* **Entries shown**:

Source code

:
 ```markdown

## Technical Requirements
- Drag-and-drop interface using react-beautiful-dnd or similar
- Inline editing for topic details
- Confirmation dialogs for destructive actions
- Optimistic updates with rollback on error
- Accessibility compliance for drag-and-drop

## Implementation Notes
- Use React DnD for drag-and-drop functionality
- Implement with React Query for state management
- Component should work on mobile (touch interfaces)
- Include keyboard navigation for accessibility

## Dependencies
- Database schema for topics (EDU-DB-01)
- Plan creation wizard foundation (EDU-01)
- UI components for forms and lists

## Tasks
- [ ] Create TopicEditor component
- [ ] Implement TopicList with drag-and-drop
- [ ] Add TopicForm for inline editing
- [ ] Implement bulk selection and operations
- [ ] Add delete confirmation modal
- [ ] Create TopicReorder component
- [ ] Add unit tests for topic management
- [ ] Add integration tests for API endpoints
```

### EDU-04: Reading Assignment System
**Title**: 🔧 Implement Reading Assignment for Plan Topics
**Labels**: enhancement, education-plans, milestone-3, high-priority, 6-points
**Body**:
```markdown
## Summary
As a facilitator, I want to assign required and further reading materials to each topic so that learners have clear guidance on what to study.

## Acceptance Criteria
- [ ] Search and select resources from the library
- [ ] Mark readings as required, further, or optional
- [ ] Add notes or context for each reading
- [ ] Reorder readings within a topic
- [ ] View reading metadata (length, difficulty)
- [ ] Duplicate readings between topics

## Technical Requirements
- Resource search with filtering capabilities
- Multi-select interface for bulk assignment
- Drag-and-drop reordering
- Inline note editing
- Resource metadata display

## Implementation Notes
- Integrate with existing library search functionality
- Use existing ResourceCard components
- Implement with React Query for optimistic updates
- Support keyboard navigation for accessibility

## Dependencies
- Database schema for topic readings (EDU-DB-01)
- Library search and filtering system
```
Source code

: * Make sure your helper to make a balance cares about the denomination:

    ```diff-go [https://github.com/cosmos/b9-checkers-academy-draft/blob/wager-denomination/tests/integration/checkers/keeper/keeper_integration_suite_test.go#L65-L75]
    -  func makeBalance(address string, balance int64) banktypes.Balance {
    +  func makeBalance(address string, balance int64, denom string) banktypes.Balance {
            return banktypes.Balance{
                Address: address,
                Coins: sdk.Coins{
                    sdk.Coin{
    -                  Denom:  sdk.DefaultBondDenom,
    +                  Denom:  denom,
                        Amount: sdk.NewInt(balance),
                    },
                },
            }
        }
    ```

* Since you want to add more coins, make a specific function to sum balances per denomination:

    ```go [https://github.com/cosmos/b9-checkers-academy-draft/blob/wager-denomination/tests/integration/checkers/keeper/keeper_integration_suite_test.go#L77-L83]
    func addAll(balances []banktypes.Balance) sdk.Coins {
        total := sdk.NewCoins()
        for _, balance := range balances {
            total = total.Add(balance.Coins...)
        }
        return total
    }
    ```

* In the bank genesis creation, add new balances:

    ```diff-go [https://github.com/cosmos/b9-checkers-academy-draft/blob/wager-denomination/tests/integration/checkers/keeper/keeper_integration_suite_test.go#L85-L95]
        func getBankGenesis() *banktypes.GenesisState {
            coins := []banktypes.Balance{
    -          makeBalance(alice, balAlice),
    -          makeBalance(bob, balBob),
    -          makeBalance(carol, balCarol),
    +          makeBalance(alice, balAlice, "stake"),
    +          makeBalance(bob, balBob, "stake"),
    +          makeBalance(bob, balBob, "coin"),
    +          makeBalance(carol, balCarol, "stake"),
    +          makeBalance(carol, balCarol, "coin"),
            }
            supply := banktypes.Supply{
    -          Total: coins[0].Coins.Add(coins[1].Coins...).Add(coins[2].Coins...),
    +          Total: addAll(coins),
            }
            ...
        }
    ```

* **Aim of the task**: Your answer should be one number: how many lines in the preceding listing hold "Create".

* **Output below**: 2